Frankly, I’ve found this blog to be all over the place when it comes to it’s attitude towards emerging business models in the video game industry. It celebrates this developer for doing this, but evicerated THQ for doing effectively the same thing in terms of multiplayer features, primarily because THQ couched it as a response to the used game market rather than piracy. Similarly, TechDirt applauded the Humble Indie Bundle, despire the fact that the Bundle was basically “give it away and pray” (admittedly with a chartible component).

Modplan (profile) says:

Re: Re:

But isn’t that selling an “adjacent scarcity”?

Moving features that can be done locally into online or even putting a wall around services it makes perfect sense in many instances to be free (like basic online play) is hardly selling a scarcity. By all means charge for access to official servers or what ever else, but erecting a complete wall as a means to scrape money out of people purely because they bought second hand is hardly CwF + RtB.

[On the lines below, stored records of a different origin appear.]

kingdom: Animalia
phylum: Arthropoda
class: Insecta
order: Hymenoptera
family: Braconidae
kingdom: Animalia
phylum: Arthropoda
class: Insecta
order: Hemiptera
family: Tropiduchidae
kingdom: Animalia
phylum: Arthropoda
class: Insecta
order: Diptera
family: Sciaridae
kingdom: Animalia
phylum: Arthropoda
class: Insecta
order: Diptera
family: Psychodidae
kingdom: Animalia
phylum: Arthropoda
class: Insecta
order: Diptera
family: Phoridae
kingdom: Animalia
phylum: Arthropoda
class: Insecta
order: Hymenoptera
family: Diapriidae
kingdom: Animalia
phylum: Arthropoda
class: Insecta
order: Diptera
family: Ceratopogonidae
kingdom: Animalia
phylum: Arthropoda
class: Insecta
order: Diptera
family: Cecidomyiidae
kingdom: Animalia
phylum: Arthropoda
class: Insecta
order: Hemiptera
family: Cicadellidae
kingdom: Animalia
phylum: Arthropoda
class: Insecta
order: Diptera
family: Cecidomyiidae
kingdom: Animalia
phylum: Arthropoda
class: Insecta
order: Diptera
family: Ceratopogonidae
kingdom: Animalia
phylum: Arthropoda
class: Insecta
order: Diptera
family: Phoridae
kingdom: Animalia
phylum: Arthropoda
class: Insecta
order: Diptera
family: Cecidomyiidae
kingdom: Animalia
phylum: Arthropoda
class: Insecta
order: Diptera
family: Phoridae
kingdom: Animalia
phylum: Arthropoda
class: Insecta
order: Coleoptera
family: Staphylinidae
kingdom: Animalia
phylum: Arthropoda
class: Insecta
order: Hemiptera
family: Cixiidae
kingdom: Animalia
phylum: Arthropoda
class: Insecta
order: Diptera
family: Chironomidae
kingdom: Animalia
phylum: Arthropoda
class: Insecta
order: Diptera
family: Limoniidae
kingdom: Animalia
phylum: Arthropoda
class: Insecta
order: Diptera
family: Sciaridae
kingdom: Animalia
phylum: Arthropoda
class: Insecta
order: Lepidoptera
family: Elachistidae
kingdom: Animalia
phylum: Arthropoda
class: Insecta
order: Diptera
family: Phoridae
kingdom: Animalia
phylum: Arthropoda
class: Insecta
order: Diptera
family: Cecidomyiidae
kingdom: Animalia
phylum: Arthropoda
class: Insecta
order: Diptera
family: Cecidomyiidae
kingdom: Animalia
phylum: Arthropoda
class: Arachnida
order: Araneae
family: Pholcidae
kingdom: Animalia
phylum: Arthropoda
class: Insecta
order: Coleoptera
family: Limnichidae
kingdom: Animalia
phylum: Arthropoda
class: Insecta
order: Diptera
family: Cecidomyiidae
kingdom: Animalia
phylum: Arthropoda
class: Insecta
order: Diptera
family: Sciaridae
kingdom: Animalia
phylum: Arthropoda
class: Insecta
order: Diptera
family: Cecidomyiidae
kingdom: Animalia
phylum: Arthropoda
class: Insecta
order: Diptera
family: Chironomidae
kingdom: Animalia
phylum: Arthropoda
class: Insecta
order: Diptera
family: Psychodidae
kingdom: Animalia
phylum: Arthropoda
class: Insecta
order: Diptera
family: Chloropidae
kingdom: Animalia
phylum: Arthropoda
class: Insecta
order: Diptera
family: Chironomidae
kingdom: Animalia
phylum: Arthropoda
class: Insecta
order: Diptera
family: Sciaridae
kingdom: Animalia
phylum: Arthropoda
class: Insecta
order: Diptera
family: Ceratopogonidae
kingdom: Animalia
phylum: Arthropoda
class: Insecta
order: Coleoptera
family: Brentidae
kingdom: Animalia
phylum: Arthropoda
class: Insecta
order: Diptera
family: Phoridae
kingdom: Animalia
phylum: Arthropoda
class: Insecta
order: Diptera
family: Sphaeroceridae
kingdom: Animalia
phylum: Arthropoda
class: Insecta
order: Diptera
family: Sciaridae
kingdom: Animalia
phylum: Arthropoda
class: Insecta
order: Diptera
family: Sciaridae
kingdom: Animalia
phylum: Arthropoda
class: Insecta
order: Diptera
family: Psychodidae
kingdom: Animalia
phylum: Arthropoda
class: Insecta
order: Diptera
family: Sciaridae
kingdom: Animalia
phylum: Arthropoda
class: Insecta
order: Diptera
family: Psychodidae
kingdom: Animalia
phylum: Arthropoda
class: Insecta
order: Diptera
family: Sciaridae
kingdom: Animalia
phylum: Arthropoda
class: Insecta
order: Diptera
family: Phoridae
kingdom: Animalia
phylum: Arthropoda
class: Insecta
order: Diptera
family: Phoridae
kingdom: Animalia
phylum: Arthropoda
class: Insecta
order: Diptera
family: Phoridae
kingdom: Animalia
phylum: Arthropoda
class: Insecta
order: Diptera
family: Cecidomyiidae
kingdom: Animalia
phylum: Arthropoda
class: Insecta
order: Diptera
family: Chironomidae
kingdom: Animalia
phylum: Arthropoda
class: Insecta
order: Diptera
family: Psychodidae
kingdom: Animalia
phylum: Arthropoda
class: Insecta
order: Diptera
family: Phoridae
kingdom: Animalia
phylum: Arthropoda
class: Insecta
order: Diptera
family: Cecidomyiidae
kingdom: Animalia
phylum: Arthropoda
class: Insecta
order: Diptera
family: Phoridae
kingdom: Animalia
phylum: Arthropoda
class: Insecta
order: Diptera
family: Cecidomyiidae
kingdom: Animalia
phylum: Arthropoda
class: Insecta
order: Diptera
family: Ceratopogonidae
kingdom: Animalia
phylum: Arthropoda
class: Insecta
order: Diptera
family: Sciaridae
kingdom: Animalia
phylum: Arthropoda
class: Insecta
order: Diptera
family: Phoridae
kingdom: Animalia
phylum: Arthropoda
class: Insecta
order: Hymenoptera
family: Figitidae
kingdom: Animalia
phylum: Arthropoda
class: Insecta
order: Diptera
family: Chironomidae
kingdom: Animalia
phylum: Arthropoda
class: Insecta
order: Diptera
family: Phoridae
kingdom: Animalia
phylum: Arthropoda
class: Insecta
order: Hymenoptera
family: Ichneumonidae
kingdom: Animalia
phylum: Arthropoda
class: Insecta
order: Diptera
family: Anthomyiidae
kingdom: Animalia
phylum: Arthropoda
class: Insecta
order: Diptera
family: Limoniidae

Similarly, TechDirt applauded the Humble Indie Bundle, despire the fact that the Bundle was basically “give it away and pray” (admittedly with a chartible component).

Except this was in fact brought up at the time by Mike, but the bundling of the games, charity and being able to specify who your money goes to seem like fairly good reasons to buy to me at least.

Anonymous Coward says:

Re: Re: Re:

He’s not moving things out of pirated copies. (eg. It’s trivial for a pirate to make a “LAN edition” of Minecraft that’ll accept any username)

He’s selling things the pirates can’t offer like “Unless someone stole their password, this person IS who their nick says they are”.

Besides, the bigs reason I paid are that he really gets the “Connect with Fans” side of things (“Secret Friday Updates”, letting the collective will of the fanbase modify his future plans, etc.) and, when Minecraft reaches the point in its lifecycle where other games go in the bargain bin, he plans to open-source it.

I think that’s well worth the 10€ early-buyer price.

Bobert Bobsonite says:

The unacknowledged buisness model

When a game company offers online content that is exclusively available to those that have purchased a game the company is embracing a freemium model. The basic functionality of the game is free to pirates but the premium content is payed for. Clearly this comparison has limitations but I think it is defensible in its core assertions.

SLK8ne says:

Ah, enlightenment at last..

I agree with Ragaboo because this extends beyond software. Someone showed me a pirated copy of The 300. I bought the DVD. Likewise with Rambo. Here’s the kicker, I had no intention of seeing either movie. The only reason I got the DVDs was because I saw the pirated version first.

In other words the movie industry made two sales off of 2 pirated editions. More, actually, because several friends who saw the pirated bought the DVD’s as well.

So, explain again to me exactly how that hurt the movie industry?

Exactly what Markus Persson was trying to express happened in this case. So he’s absolutely correct. Give people a reason to buy the legit content (such as higher quality, updates, etc.) and more people will buy it than pirate it.

People who don’t believe that are trying to push inferior goods or are paranoid and greedy.